Even without a constitutional right of access at their backs, a “compassionate use” plaintiff still brought suit in Gunvalson v. PTC Therapeutics Inc., 303 Fed. Appx. 128 (3d Cir. 2008), and induced a sympathetic district judge to order a company to provide an investigational drug.  Again, we were fortunate to get the Third Circuit to reverse, and find no duty in contract or tort that could be the basis of an injunction requiring a company to provide an investigational drug outside of a clinical trial.
Well it happened again.  In Cacchillo v. Insmed, Inc., ___ F.3d ___, 2011 WL 1005427, slip op. (2d Cir. March 23, 2011), the Second Circuit reached essentially the same result as in Gunvalson.  Not surprisingly, both cases involved muscular dystrophy patients.  There remains no reliable treatment for this horrible disease.  In Cacchillo, the plaintiff had at one point participated in a clinical trial for the drug, called Iplex.  The defendant decided to terminate the trial and ceased producing the drug.  All existing stock was committed to the treatment of patients with another incurable, progressive, wasting disease, amyotrophic lateral sclerosis.  Slip op. at 3.
The plaintiff sued, demanding to be supplied with the drug even though the defendant had ceased production and committed what stocks it had left.  Specifically, the plaintiff sought a “mandatory” injunction (one that compels affirmative action) requiring the defendant to provide an FDA “compassionate use” exemption form.  Unlike Gunvalson, the District Court in Cacchillo denied the injunction.  So the plaintiff was the appellant.

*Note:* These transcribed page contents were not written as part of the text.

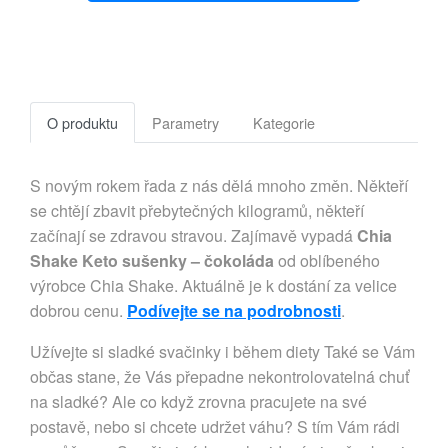
O produktu
Parametry
Kategorie
S novým rokem řada z nás dělá mnoho změn. Někteří
se chtějí zbavit přebytečných kilogramů, někteří
začínají se zdravou stravou. Zajímavě vypadá
Chia
Shake Keto sušenky – čokoláda
od oblíbeného
výrobce Chia Shake. Aktuálně je k dostání za velice
dobrou cenu.
Podívejte se na podrobnosti
.
Užívejte si sladké svačinky i během diety Také se Vám
občas stane, že Vás přepadne nekontrolovatelná chuť
na sladké? Ale co když zrovna pracujete na své
postavě, nebo si chcete udržet váhu? S tím Vám rádi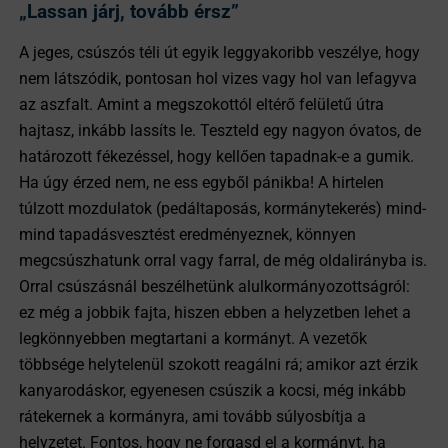
„Lassan járj, tovább érsz”
A jeges, csúszós téli út egyik leggyakoribb veszélye, hogy
nem látszódik, pontosan hol vizes vagy hol van lefagyva
az aszfalt. Amint a megszokottól eltérő felületű útra
hajtasz, inkább lassíts le. Teszteld egy nagyon óvatos, de
határozott fékezéssel, hogy kellően tapadnak-e a gumik.
Ha úgy érzed nem, ne ess egyből pánikba! A hirtelen
túlzott mozdulatok (pedáltaposás, kormánytekerés) mind-
mind tapadásvesztést eredményeznek, könnyen
megcsúszhatunk orral vagy farral, de még oldalirányba is.
Orral csúszásnál beszélhetünk alulkormányozottságról:
ez még a jobbik fajta, hiszen ebben a helyzetben lehet a
legkönnyebben megtartani a kormányt. A vezetők
többsége helytelenül szokott reagálni rá; amikor azt érzik
kanyarodáskor, egyenesen csúszik a kocsi, még inkább
rátekernek a kormányra, ami tovább súlyosbítja a
helyzetet. Fontos, hogy ne forgasd el a kormányt, ha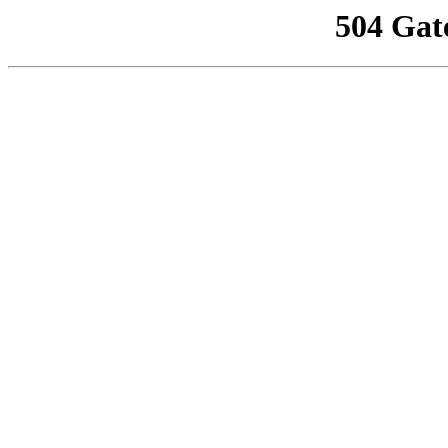
504 Gat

We’ll spare you all the procedural stuff about standing and ripeness (which the Court of Appeals held existed) and take you straight to the bottom line.  The defendant didn’t enter into any agreement to supply the plaintiff with an experimental drug outside the boundaries of an FDA-regulated clinical trial:

[Plaintiff’s] claims hinge on [defendant’s] alleged promise to support [plaintiff’s] compassionate care application.  Yet, [plaintiff] has no evidence that such an agreement existed beyond her own vague recollection.  [Plaintiff] has not described in any detail what exactly [defendant] allegedly promised her; [plaintiff] asserts only that (1) on its webpage, “[Defendant] stated that it supported clinical trial subjects’ compassionate use applications;” and (2) a clinical research coordinator not employed by [defendant] “told [plaintiff] that [defendant] would support [plaintiff’s] application.

Slip op. at 11.  The website didn’t contain those promises, and there was no basis on which the “coordinator” could be considered an “agent” capable of binding the defendant.  Id. at 12.
As defense lawyers, we’re used to being called heartless by the other side.  It comes with the territory.  But developing drugs is expensive.  Creating legal obligations to continue supplying investigational drugs once a clinical trial is stopped – let alone after production has ceased as in Cacchillo – would create yet another level if disincentive to develop drugs, particularly where the disease is fatal like MD or ALS.  These are sympathetic cases, but to permit them would only kill the goose that lays the golden eggs.